Exercise objective —
Rewrite every line of text in the data below as a numbered list, skipping blank lines and leaving out the pictures.

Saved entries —
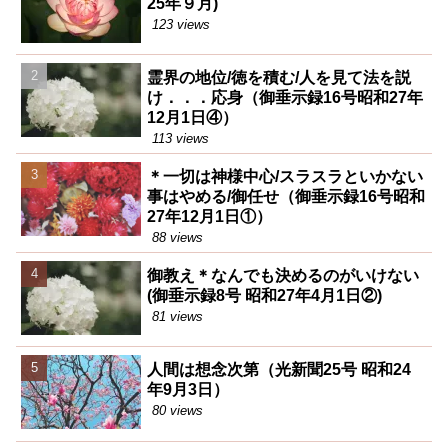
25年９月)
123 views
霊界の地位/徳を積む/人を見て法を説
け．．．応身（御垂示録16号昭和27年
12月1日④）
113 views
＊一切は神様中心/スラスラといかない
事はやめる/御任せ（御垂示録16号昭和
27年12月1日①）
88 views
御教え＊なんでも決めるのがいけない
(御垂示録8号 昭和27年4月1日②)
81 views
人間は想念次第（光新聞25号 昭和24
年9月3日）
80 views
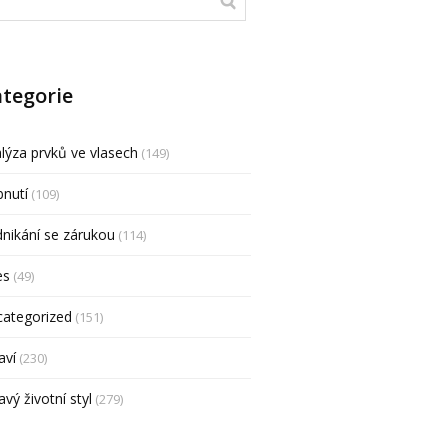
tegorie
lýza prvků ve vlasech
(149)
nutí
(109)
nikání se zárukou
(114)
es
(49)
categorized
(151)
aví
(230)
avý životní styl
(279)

Written answer —
1. 25年９月)
2. 123 views
3. 霊界の地位/徳を積む/人を見て法を説
4. け．．．応身（御垂示録16号昭和27年
5. 12月1日④）
6. 113 views
7. ＊一切は神様中心/スラスラといかない
8. 事はやめる/御任せ（御垂示録16号昭和
9. 27年12月1日①）
10. 88 views
11. 御教え＊なんでも決めるのがいけない
12. (御垂示録8号 昭和27年4月1日②)
13. 81 views
14. 人間は想念次第（光新聞25号 昭和24
15. 年9月3日）
16. 80 views
17. tegorie
18. lýza prvků ve vlasech
19. (149)
20. nutí
21. (109)
22. nikání se zárukou
23. (114)
24. es
25. (49)
26. categorized
27. (151)
28. aví
29. (230)
30. avý životní styl
31. (279)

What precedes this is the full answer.